Потом появился молодой врач из Горького, сообщивший, что он лечил Сахарова. По сути дела из двадцати пяти инкриминируемых мне как клеветнические сообщений, отобранных следователями из «Бюллетеня «В» это — о голодовке Сахарова было единственным, хоть как-то подтвержденным. Было очевидно, что показания врача для КГБ нужны не только, чтобы посадить меня. Выкатили киноаппаратуру, поставили в центре судебного зала трибуну для врача и он читая заранее написанный ему текст (что запрещено законом — слушания в суде — устные) начал объяснять, что никакой политической голодовки у Сахарова не было, что это было обычное лечебное голодание. Но по глупости врач привез с собой медицинскую карту Сахарова и в растерянности, когда я начал задавать ему вопросы (адвокат был хуже, чем бревно — он еще пытался мне мешать) дал эту карту мне. А там были внятные записи и об отказе Сахарова и в больнице «от приема пищи» (тюремный термин), и о начатом «искусственном питании». Насколько мне известно, съемки на моем суде не пригодились КГБ ни в одном фильме.
Опять возникло, конечно, дело об обмене портфелями с людьми, говорившими «на никому неизвестном языке». Юный мерзавчик лейтенант теперь уже сам давал показания, но выглядел бледно. Изменить дату встречи со мной в метро он уже не мог — по-видимому он ее сдвинул, потому, что в отличие от меня, должен был находиться на работе в Ярославле, а не в Москве. Но сделал это так неудачно, что и мой рабочий журнал, и проверявшая меня в предпраздничный день комиссия — все опровергало его донос. Я начал требовать немедленного привлечения его к уголовной ответственности за заведомо ложный донос. В отличие от меня, вот он-то действительно, был клеветником. Но его чуть насмешливо отпустили, ответив, что это отдельное дело. Мне надо было бы потом написать и о лейтенанте пару заявлений, но как всегда, было не до того.
Меня порадовали и удивили многие документы, частью мной обнаруженные при знакомстве с делом, частью оглашенные в суде. Так оказалось, что несмотря на откровенное давление, статьи в местных газетах о закопанных мной радиостанции и долларах, ни один из боровских соседей не сказал обо мне дурного слова. Мы вовсе не были приятелями, скорее я их настораживал, но ни один не хотел помогать милиции и КГБ. Писали, что работал в огороде, приводил дом в порядок.

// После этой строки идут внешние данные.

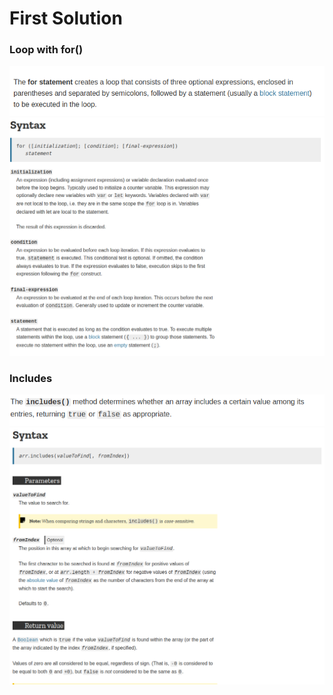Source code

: # First Solution
### Loop with for()
![](./img/for1.png)
![](./img/for2.png)
### Includes
![](./img/includes1.png)
![](./img/includes2.png)
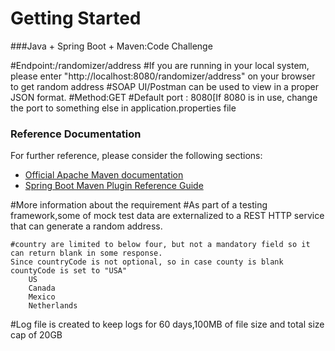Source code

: # Getting Started

###Java + Spring Boot + Maven:Code Challenge


#Endpoint:/randomizer/address
#If you are running in your local system, please enter "http://localhost:8080/randomizer/address" on your browser to get random address
#SOAP UI/Postman can be used to view in a proper JSON format.
#Method:GET
#Default port : 8080[If 8080 is in use, change the port to something else in application.properties file

### Reference Documentation
For further reference, please consider the following sections:

* [Official Apache Maven documentation](https://maven.apache.org/guides/index.html)
* [Spring Boot Maven Plugin Reference Guide](https://docs.spring.io/spring-boot/docs/2.4.0-SNAPSHOT/maven-plugin/reference/html/)


#More information about the requirement
    #As part of a testing framework,some of mock test data are externalized to a REST HTTP service that can generate a random address.

    #country are limited to below four, but not a mandatory field so it can return blank in some response.
    Since countryCode is not optional, so in case county is blank countyCode is set to "USA"
        US
        Canada
        Mexico
        Netherlands

#Log file is created to keep logs for 60 days,100MB of file size and total size cap of 20GB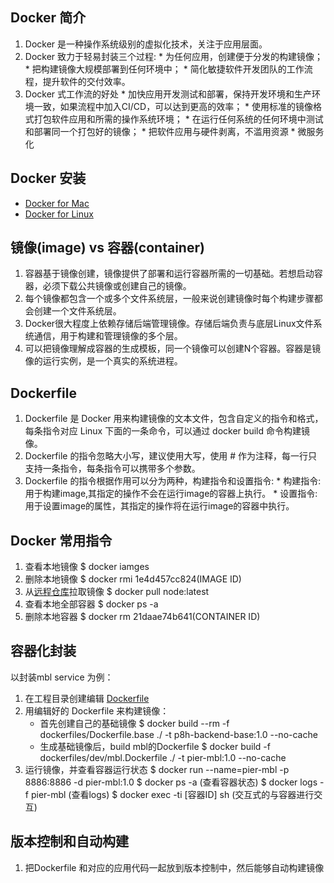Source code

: ## Docker 简介
  1. Docker 是一种操作系统级别的虚拟化技术，关注于应用层面。
  2. Docker 致力于轻易封装三个过程: 
    * 为任何应用，创建便于分发的构建镜像；
    * 把构建镜像大规模部署到任何环境中；
    * 简化敏捷软件开发团队的工作流程，提升软件的交付效率。
  3. Docker 式工作流的好处
    * 加快应用开发测试和部署，保持开发环境和生产环境一致，如果流程中加入CI/CD，可以达到更高的效率；
    * 使用标准的镜像格式打包软件应用和所需的操作系统环境；
    * 在运行任何系统的任何环境中测试和部署同一个打包好的镜像；
    * 把软件应用与硬件剥离，不滥用资源
    * 微服务化

## Docker 安装
  * [Docker for Mac](https://docs.docker.com/docker-for-mac/install/#install-and-run-docker-for-mac)
  * [Docker for Linux](https://docs.docker.com/install/linux/docker-ce/ubuntu/)

## 镜像(image) vs 容器(container)
  1. 容器基于镜像创建，镜像提供了部署和运行容器所需的一切基础。若想启动容器，必须下载公共镜像或创建自己的镜像。
  2. 每个镜像都包含一个或多个文件系统层，一般来说创建镜像时每个构建步骤都会创建一个文件系统层。
  3. Docker很大程度上依赖存储后端管理镜像。存储后端负责与底层Linux文件系统通信，用于构建和管理镜像的多个层。
  4. 可以把镜像理解成容器的生成模板，同一个镜像可以创建N个容器。容器是镜像的运行实例，是一个真实的系统进程。

## Dockerfile
  1. Dockerfile 是 Docker 用来构建镜像的文本文件，包含自定义的指令和格式，每条指令对应 Linux 下面的一条命令，可以通过 docker build 命令构建镜像。
  2. Dockerfile 的指令忽略大小写，建议使用大写，使用 # 作为注释，每一行只支持一条指令，每条指令可以携带多个参数。
  3. Dockerfile 的指令根据作用可以分为两种，构建指令和设置指令:
    * 构建指令:用于构建image,其指定的操作不会在运行image的容器上执行。
    * 设置指令:用于设置image的属性，其指定的操作将在运行image的容器中执行。

## Docker 常用指令
  1. 查看本地镜像 $ docker iamges
  2. 删除本地镜像 $ docker rmi 1e4d457cc824(IMAGE ID)
  3. 从[远程仓库](https://hub.docker.com/explore/)拉取镜像 $ docker pull node:latest
  4. 查看本地全部容器 $ docker ps -a
  5. 删除本地容器 $ docker rm 21daae74b641(CONTAINER ID)

## 容器化封装
  以封装mbl service 为例：
  1. 在工程目录创建编辑 [Dockerfile](https://docs.docker.com/engine/reference/builder/)
  2. 用编辑好的 Dockerfile 来构建镜像：
     * 首先创建自己的基础镜像 $ docker build --rm -f dockerfiles/Dockerfile.base ./ -t p8h-backend-base:1.0 --no-cache
     * 生成基础镜像后，build mbl的Dockerfile $ docker build -f dockerfiles/dev/mbl.Dockerfile ./ -t pier-mbl:1.0 --no-cache
  3. 运行镜像，并查看容器运行状态
     $ docker run --name=pier-mbl -p 8886:8886 -d pier-mbl:1.0
     $ docker ps -a (查看容器状态)
     $ docker logs -f pier-mbl (查看logs)
     $ docker exec -ti [容器ID] sh (交互式的与容器进行交互)

## 版本控制和自动构建
  1. 把Dockerfile 和对应的应用代码一起放到版本控制中，然后能够自动构建镜像
     
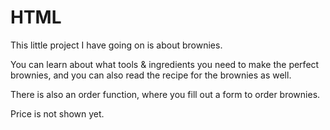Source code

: # HTML

This little project I have going on is about brownies. 

You can learn about what tools & ingredients you need to make the perfect brownies, and you can also read the recipe for the brownies as well.

There is also an order function, where you fill out a form to order brownies.

Price is not shown yet.
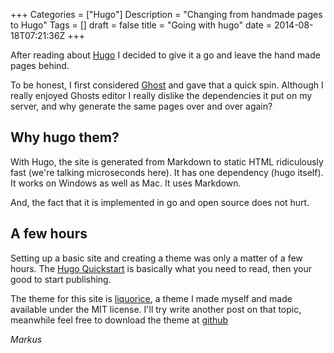 +++
Categories = ["Hugo"]
Description = "Changing from handmade pages to Hugo"
Tags = []
draft = false
title = "Going with hugo"
date = 2014-08-18T07:21:36Z
+++

After reading about [Hugo](http://hugo.spf13.com/) I decided to give it a go
and leave the hand made pages behind.

To be honest, I first considered [Ghost](https://ghost.org) and gave that a
quick spin. Although I really enjoyed Ghosts editor I really dislike the
dependencies it put on my server, and why generate the same pages over and
over again?


## Why hugo them?

With Hugo, the site is generated from Markdown to static HTML ridiculously
fast (we're talking microseconds here). It has one dependency (hugo itself).
It works on Windows as well as Mac. It uses Markdown.

And, the fact that it is implemented in go and open source does not hurt.


## A few hours

Setting up a basic site and creating a theme was only a matter of a few hours.
The [Hugo Quickstart](http://hugo.spf13.com/overview/quickstart) is basically
what you need to read, then your good to start publishing.

The theme for this site is [liquorice](http://github.com/eliasson/liquorice),
a theme I made myself and made available under the MIT license. I'll try write
another post on that topic, meanwhile feel free to download the theme at
[github](http://github.com/eliasson/liquorice)

_Markus_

Очень интересной оказалась моя характеристика из последней тюрьмы — в Верхнеуральске. Легко понять, что они меня бранили и называли «злостным нарушителем режима содержания». Но в характеристике почти вдвое было занижено количество дней проведенных мной в карцере и на строгом режиме. То есть пытаясь меня подавить, едва не убив в Верхнеуральске, они еще и нарушали допустимые даже советским законом сроки тюремных истязаний. А если еще учесть, что в Верхнеуральск я попал после длительной голодовки, то это и вовсе превращалось в запланированное убийство. Но теперь они его осторожно скрывали, упоминая, кажется, пятьдесят семь дней карцера, да еще какого, вместо ста десяти.